━━━━━ Trecho da página ━━━━━

A vulnerabilidade criativa está justamente em atrasar o julgamento para que aquele conhecimento fique 'em suspenso', balançando como que 'dependurado em um despenhadeiro'. É claro que a partir daí podem surgir desconfortos relativos à incerteza.





A vergonha do erro

Pesquisando na web encontrei um artigo muito interessante no site Innovation Excellence (*³) e que me chamou a atenção quando a autora, Josie Gibson, compara a presença de erros em laboratórios científicos e no mundo empresarial. Dependendo da magnitude do erro, convenhamos, o estigma que ele vai gerar é muito maior nas empresas.

Na história das descobertas científicas, os testes e os erros sempre foram vistos como produtivos, como naquela velha frase que o cientista Thomas Edson dizia após um 'fracasso': "Aprendi mais uma maneira de não fazer a lampada elétrica". Vou dizer que, no processo criativo, os erros são de alta produtividade e podem abrir novas fronteiras de pensamento.

Isso me levou a imaginar uma brincadeira que poderia se chamar: "Quem vai errar mais". Dado um determinado problema, quem mais disser maneiras erradas de resolvê-lo ganha. Mas como julgar o que está certo ou errado? Ora, faça o jogo, coloque um árbitro (ou todos juntos) e aprenda criativamente como decidir o que é certo ou errado.

Esses dias vi uma citação anônima nas redes sociais que dizia: "O problema não é tropeçar, mas apegar-se a pedra". Diante disso, fiquei pensando em como a falha a e vergonha nos detém de sermos maiores, de superar bloqueios, de arriscar o novo.

━━━━━

Tarefa A — Reproduza as entradas desde o início até a linha que contém "た研究及び２０２４年度に下記（５）複数年研", ambas as pontas incluídas, trocando "Calendrier courses 2024" por "Calendrier courses 2025" e mantendo todo o resto igual.

━━━━━ Dados fornecidos ━━━━━

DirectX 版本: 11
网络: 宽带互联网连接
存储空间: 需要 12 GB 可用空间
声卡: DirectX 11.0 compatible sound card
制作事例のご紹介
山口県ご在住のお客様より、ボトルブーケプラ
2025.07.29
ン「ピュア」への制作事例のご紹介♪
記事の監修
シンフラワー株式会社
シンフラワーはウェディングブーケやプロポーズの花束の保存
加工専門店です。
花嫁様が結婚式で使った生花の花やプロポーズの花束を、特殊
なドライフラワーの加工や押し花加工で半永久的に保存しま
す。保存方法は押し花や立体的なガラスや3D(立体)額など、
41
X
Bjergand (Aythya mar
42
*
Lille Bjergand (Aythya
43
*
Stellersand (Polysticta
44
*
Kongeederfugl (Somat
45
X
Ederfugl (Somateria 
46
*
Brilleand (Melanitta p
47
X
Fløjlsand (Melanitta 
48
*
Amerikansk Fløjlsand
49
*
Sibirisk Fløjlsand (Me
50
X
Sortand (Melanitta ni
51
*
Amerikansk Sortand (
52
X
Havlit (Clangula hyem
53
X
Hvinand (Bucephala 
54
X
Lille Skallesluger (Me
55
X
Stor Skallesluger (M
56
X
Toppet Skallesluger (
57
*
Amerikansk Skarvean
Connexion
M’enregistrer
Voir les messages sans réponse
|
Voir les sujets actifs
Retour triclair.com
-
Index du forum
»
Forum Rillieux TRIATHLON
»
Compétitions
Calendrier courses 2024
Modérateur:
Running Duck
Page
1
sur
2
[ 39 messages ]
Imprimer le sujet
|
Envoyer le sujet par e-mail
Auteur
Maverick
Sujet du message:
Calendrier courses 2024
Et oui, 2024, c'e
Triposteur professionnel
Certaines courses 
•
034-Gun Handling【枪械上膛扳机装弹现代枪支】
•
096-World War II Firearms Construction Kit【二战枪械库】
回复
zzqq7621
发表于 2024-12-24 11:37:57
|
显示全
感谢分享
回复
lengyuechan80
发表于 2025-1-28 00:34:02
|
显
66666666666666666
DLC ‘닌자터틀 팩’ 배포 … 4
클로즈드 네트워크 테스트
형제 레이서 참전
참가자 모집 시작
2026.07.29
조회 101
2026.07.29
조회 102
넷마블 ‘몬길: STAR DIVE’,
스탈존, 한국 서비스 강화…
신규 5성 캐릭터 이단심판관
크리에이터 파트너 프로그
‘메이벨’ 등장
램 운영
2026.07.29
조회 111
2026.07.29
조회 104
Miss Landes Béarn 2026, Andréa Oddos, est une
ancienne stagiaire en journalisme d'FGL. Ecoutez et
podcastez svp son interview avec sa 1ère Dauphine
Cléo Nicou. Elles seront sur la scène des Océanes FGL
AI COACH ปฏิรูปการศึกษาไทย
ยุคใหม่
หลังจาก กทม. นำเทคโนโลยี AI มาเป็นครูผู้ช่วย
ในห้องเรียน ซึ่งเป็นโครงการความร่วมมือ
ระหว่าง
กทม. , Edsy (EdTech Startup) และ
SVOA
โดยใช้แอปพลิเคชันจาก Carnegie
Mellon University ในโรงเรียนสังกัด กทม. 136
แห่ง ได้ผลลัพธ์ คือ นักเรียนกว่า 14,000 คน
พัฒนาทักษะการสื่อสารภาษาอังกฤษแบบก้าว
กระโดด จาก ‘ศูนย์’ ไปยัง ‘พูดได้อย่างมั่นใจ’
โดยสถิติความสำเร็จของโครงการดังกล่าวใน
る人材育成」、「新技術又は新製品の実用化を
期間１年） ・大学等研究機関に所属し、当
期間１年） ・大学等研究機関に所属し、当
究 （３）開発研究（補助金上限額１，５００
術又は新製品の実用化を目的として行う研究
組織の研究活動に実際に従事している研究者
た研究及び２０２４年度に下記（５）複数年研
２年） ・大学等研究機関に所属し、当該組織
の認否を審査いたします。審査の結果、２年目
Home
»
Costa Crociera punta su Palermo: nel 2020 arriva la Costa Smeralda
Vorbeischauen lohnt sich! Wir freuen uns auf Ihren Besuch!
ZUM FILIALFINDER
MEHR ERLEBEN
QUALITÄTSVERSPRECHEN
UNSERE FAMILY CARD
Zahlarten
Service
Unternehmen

━━━━━

Tarefa B —
Indique se cada afirmação abaixo está de acordo com o trecho da página, respondendo sim ou não e citando literalmente as palavras do trecho que decidem a questão.
(i) A autora do artigo encontrado no site Innovation Excellence se chama Josie Gibson.
(ii) A citação sobre tropeçar foi vista em um livro.
(iii) Na brincadeira proposta, ganha quem disser mais maneiras certas de resolver o problema.

Sua resposta A —
DirectX 版本: 11
网络: 宽带互联网连接
存储空间: 需要 12 GB 可用空间
声卡: DirectX 11.0 compatible sound card
制作事例のご紹介
山口県ご在住のお客様より、ボトルブーケプラ
2025.07.29
ン「ピュア」への制作事例のご紹介♪
記事の監修
シンフラワー株式会社
シンフラワーはウェディングブーケやプロポーズの花束の保存
加工専門店です。
花嫁様が結婚式で使った生花の花やプロポーズの花束を、特殊
なドライフラワーの加工や押し花加工で半永久的に保存しま
す。保存方法は押し花や立体的なガラスや3D(立体)額など、
41
X
Bjergand (Aythya mar
42
*
Lille Bjergand (Aythya
43
*
Stellersand (Polysticta
44
*
Kongeederfugl (Somat
45
X
Ederfugl (Somateria 
46
*
Brilleand (Melanitta p
47
X
Fløjlsand (Melanitta 
48
*
Amerikansk Fløjlsand
49
*
Sibirisk Fløjlsand (Me
50
X
Sortand (Melanitta ni
51
*
Amerikansk Sortand (
52
X
Havlit (Clangula hyem
53
X
Hvinand (Bucephala 
54
X
Lille Skallesluger (Me
55
X
Stor Skallesluger (M
56
X
Toppet Skallesluger (
57
*
Amerikansk Skarvean
Connexion
M’enregistrer
Voir les messages sans réponse
|
Voir les sujets actifs
Retour triclair.com
-
Index du forum
»
Forum Rillieux TRIATHLON
»
Compétitions
Calendrier courses 2025
Modérateur:
Running Duck
Page
1
sur
2
[ 39 messages ]
Imprimer le sujet
|
Envoyer le sujet par e-mail
Auteur
Maverick
Sujet du message:
Calendrier courses 2025
Et oui, 2024, c'e
Triposteur professionnel
Certaines courses 
•
034-Gun Handling【枪械上膛扳机装弹现代枪支】
•
096-World War II Firearms Construction Kit【二战枪械库】
回复
zzqq7621
发表于 2024-12-24 11:37:57
|
显示全
感谢分享
回复
lengyuechan80
发表于 2025-1-28 00:34:02
|
显
66666666666666666
DLC ‘닌자터틀 팩’ 배포 … 4
클로즈드 네트워크 테스트
형제 레이서 참전
참가자 모집 시작
2026.07.29
조회 101
2026.07.29
조회 102
넷마블 ‘몬길: STAR DIVE’,
스탈존, 한국 서비스 강화…
신규 5성 캐릭터 이단심판관
크리에이터 파트너 프로그
‘메이벨’ 등장
램 운영
2026.07.29
조회 111
2026.07.29
조회 104
Miss Landes Béarn 2026, Andréa Oddos, est une
ancienne stagiaire en journalisme d'FGL. Ecoutez et
podcastez svp son interview avec sa 1ère Dauphine
Cléo Nicou. Elles seront sur la scène des Océanes FGL
AI COACH ปฏิรูปการศึกษาไทย
ยุคใหม่
หลังจาก กทม. นำเทคโนโลยี AI มาเป็นครูผู้ช่วย
ในห้องเรียน ซึ่งเป็นโครงการความร่วมมือ
ระหว่าง
กทม. , Edsy (EdTech Startup) และ
SVOA
โดยใช้แอปพลิเคชันจาก Carnegie
Mellon University ในโรงเรียนสังกัด กทม. 136
แห่ง ได้ผลลัพธ์ คือ นักเรียนกว่า 14,000 คน
พัฒนาทักษะการสื่อสารภาษาอังกฤษแบบก้าว
กระโดด จาก ‘ศูนย์’ ไปยัง ‘พูดได้อย่างมั่นใจ’
โดยสถิติความสำเร็จของโครงการดังกล่าวใน
る人材育成」、「新技術又は新製品の実用化を
期間１年） ・大学等研究機関に所属し、当
期間１年） ・大学等研究機関に所属し、当
究 （３）開発研究（補助金上限額１，５００
術又は新製品の実用化を目的として行う研究
組織の研究活動に実際に従事している研究者
た研究及び２０２４年度に下記（５）複数年研

Sua resposta B —
(i) Sim: "quando a autora, Josie Gibson, compara a presença de erros em laboratórios científicos e no mundo empresarial".
(ii) Não: "vi uma citação anônima nas redes sociais".
(iii) Não: "quem mais disser maneiras erradas de resolvê-lo ganha".